YOUR TASK
From the data below, repeat exactly the lines from the line with "Figure 11. Stress" to the line with "Table 4. Method", both included.

##########

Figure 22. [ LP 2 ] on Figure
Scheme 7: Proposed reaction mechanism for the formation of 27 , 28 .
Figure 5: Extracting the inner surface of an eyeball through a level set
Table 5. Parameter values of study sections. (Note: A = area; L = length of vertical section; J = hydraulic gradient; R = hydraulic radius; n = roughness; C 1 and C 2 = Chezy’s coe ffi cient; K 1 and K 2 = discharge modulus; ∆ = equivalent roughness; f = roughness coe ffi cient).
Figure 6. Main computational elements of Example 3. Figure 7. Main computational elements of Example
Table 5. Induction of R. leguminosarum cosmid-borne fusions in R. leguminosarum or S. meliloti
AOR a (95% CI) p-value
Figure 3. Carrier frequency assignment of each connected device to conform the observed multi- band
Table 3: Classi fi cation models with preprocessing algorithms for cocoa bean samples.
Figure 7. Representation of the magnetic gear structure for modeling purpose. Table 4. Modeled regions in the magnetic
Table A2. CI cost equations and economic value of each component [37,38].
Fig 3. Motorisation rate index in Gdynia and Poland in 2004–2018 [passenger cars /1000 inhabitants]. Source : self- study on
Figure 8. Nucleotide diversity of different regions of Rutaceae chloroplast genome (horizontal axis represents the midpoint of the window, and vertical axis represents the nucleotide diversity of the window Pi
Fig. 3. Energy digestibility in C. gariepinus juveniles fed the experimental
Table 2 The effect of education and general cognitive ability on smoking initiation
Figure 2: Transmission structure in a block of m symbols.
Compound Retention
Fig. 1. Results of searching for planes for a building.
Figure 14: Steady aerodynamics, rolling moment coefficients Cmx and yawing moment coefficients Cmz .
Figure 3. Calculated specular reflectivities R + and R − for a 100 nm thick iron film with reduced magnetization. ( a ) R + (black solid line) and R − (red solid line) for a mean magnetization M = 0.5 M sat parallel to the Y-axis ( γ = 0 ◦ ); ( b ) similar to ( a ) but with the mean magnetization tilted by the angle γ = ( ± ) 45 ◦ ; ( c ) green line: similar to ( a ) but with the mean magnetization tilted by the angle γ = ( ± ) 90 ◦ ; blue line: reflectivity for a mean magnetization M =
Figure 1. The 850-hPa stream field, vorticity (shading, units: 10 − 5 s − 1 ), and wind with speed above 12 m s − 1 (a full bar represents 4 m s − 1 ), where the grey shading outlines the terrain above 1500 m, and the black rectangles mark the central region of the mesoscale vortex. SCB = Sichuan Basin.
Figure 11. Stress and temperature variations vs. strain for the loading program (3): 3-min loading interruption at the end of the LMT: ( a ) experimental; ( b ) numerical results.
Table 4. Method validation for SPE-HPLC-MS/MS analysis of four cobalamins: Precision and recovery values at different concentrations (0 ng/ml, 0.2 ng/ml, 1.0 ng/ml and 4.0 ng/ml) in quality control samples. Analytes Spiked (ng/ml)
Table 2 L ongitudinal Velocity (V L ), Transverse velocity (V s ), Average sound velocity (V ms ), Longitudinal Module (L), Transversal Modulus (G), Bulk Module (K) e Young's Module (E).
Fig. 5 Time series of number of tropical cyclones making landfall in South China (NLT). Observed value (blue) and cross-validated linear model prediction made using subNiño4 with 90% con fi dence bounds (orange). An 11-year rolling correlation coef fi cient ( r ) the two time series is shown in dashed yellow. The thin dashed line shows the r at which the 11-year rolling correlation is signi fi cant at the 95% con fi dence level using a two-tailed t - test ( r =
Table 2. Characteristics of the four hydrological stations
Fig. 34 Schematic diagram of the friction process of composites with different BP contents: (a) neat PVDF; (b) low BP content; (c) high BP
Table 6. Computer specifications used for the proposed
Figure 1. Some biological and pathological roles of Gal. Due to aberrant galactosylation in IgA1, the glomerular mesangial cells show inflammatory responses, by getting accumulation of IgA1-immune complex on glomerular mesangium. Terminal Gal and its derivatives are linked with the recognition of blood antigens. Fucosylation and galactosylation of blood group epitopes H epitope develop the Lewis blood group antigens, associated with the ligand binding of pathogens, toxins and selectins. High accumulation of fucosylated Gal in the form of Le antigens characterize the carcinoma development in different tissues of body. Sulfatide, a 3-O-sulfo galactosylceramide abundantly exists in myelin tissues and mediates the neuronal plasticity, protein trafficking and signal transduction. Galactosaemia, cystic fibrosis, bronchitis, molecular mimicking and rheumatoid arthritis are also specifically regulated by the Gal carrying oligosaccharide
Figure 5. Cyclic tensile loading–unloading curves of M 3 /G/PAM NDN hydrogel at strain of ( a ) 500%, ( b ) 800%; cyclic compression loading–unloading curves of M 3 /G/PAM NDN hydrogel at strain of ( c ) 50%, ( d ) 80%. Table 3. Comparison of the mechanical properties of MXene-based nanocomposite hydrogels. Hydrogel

##########

WRITTEN SOLUTION
Figure 11. Stress and temperature variations vs. strain for the loading program (3): 3-min loading interruption at the end of the LMT: ( a ) experimental; ( b ) numerical results.
Table 4. Method validation for SPE-HPLC-MS/MS analysis of four cobalamins: Precision and recovery values at different concentrations (0 ng/ml, 0.2 ng/ml, 1.0 ng/ml and 4.0 ng/ml) in quality control samples. Analytes Spiked (ng/ml)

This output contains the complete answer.